Updated: Feb 28, 2020

A recent interpretation of a runestone in Sweden suggests that it described not war but Ragnarök, a battle between light and dark that the Norse believed would occur just prior to the end of the world.

The Rökstenen runestone in Sweden features the longest runic inscription in the world, with over 700 runes. Most of the inscription describes the death of the sixth-century ruler Theodoric the Great, but it was most likely written by the Viking chieftain Varinn or Yarin, in honor of his son Vamoth, three centuries later.


Recently, a number of Swedish researchers, historians, and archaeologists say that the story transcribed on the eight-foot-tall, five-ton stone puts the tale of Theodoric's deeds into a wider, more spiritual context. They suggest that the inscription describes not his honors in battle but instead refers to a symbolic “conflict between light and dark, warmth and cold, life and death.”

For instance, an inscription that describes the “death of the sun” researchers now believe refers to a period when a solar eclipse, a cooling trend, and colorful skies brought back memories of a terrible time centuries earlier when a series of volcanic eruptions caused regional temperatures to plummet. When crops failed after a number of very cold summers, half the local population starved before the climate returned to normal.

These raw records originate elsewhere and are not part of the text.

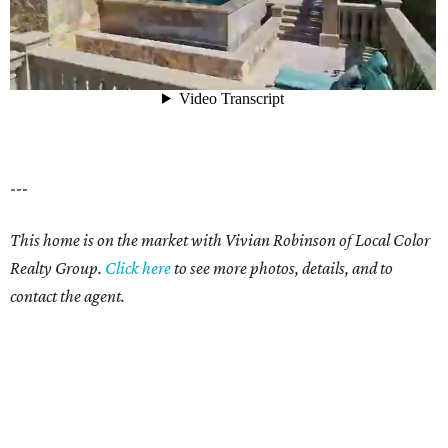
---
This home is on the market with Vivian Robinson of Local Color
Realty Group.
Click here
to see more photos, details, and to
contact the agent.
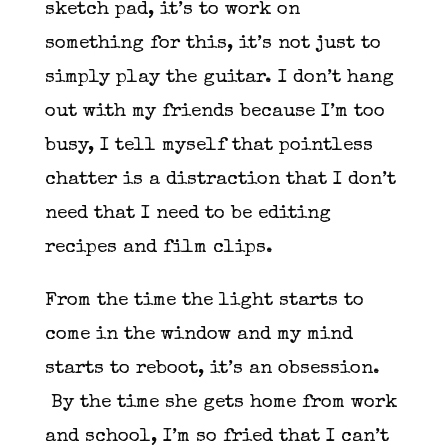
sketch pad, it’s to work on
something for this, it’s not just to
simply play the guitar. I don’t hang
out with my friends because I’m too
busy, I tell myself that pointless
chatter is a distraction that I don’t
need that I need to be editing
recipes and film clips.
From the time the light starts to
come in the window and my mind
starts to reboot, it’s an obsession.
By the time she gets home from work
and school, I’m so fried that I can’t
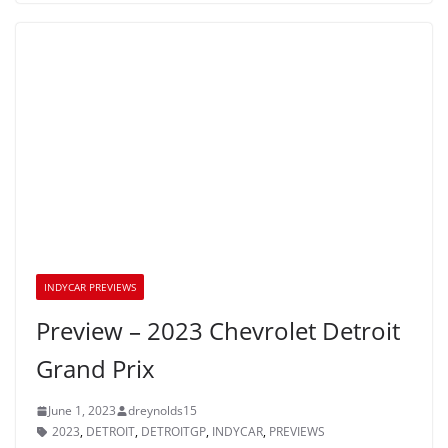
INDYCAR PREVIEWS
Preview – 2023 Chevrolet Detroit
Grand Prix
June 1, 2023
dreynolds15
2023
,
DETROIT
,
DETROITGP
,
INDYCAR
,
PREVIEWS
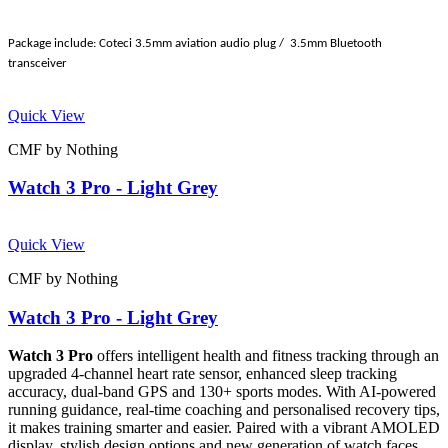
Package include: Coteci 3.5mm aviation audio plug / 3.5mm Bluetooth
transceiver
Quick View
CMF by Nothing
Watch 3 Pro - Light Grey
Quick View
CMF by Nothing
Watch 3 Pro - Light Grey
Watch 3 Pro
offers intelligent health and fitness tracking through an
upgraded 4-channel heart rate sensor, enhanced sleep tracking
accuracy, dual-band GPS and 130+ sports modes. With AI-powered
running guidance, real-time coaching and personalised recovery tips,
it makes training smarter and easier. Paired with a vibrant AMOLED
display, stylish design options and new generation of watch faces,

Researchers say that the inscription suggests that the runestone's author, after witnessing the eclipse and other atmospheric anomalies, was worried they would once again be a series of cold summers as they had experienced centuries earlier. But this time he was concerned that they were heading into a Fimbulwinter, a "great winter” that, according to Norse legend, would last three years, cause widespread wars, and presaged Ragnarök, the Viking version of the end of the world.


For many years, the Rökstenen was hidden within the walls of a 12-century church. It was rediscovered in 1843 when the church was renovated and was placed on display in 1862 in the churchyard, where it remains to this day.

 

To see the Rökstenen, visit the Rök church in the town of Rök, located 140 miles from Stockholm, is Östergötland.